Once at Hershey, it took about 20 minutes, before he was getting fluids, and the vomiting stopped. Within an hour, he was perked up. We weren’t released until about 1 am, but by then we had all finally calmed down. While they hadn’t found the source of the illness, we were thrilled to see him somewhat return to his regular personality, and alertness. We happily all drove back to the hotel, got about 6 hours of sleep, and then made our way back to Long Island to see our regular pediatrician. Our drama wasn’t over though, as he went through a battery of tests over the next few days, as a rash and other symptoms emerged. In the end, it was a case of Mononucleosis.
We didn’t realize though what had truly happened, until weeks later when the bills began to arrive.
First, a $400 bill from the Urgent Care center, which was NOT on our insurance. We actually didn’t know this at the time, as when we got there they took our insurance card, but did not tell us that there would be no coverage. The second bill arrived a few days later, $1,200 for a private ambulance ride. And lastly, a $100 copay from the hospital, which DID luckily take our insurance. We did argue with the insurance company about the ambulance ride, as that was supposed to be covered. It took a bunch of phone calls, and speaking to many different departments over a few days, but eventually we were able to have that dropped.The problem stemmed from the Urgent Care calling a private ambulance, rather than calling Hershey Medical Center for the ambulance.

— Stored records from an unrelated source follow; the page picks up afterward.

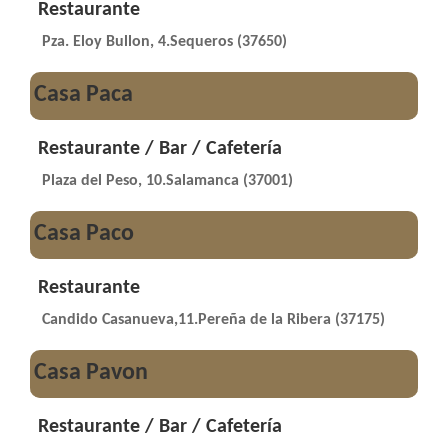
Restaurante
Pza. Eloy Bullon, 4.Sequeros (37650)
Casa Paca
Restaurante / Bar / Cafetería
Plaza del Peso, 10.Salamanca (37001)
Casa Paco
Restaurante
Candido Casanueva,11.Pereña de la Ribera (37175)
Casa Pavon
Restaurante / Bar / Cafetería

The whole experience taught us important lessons about preparing for medical emergencies while on the road. To recap:
- A thermometer and a bottle of Tylenol, while helpful, is not going to get us through a serious and sudden illness.
- When travelling to a specific destination, always make sure that there is a hospital nearby that will accept your insurance in the case of an emergency.
- While super convenient, we learned that while they are en vogue, not all Urgent Care Centers are equipped to handle children, and they may not give you accurate information over the phone.
- Before setting out on a trip or vacation, always make sure you have a game plan for any medical needs;
- Above all, make sure you understand the specifics on the back of your insurance card for copays and emergency care. Most hospitals will accept most of the most common insurance carriers, but please be aware of your copays. Ours covered $1000 for ambulance transport, so in the end, we only had a $200 payment.
At the end of the day, we ended up about $700 out of pocket for non-covered care, and we have vowed to never again be unprepared for the unforeseen.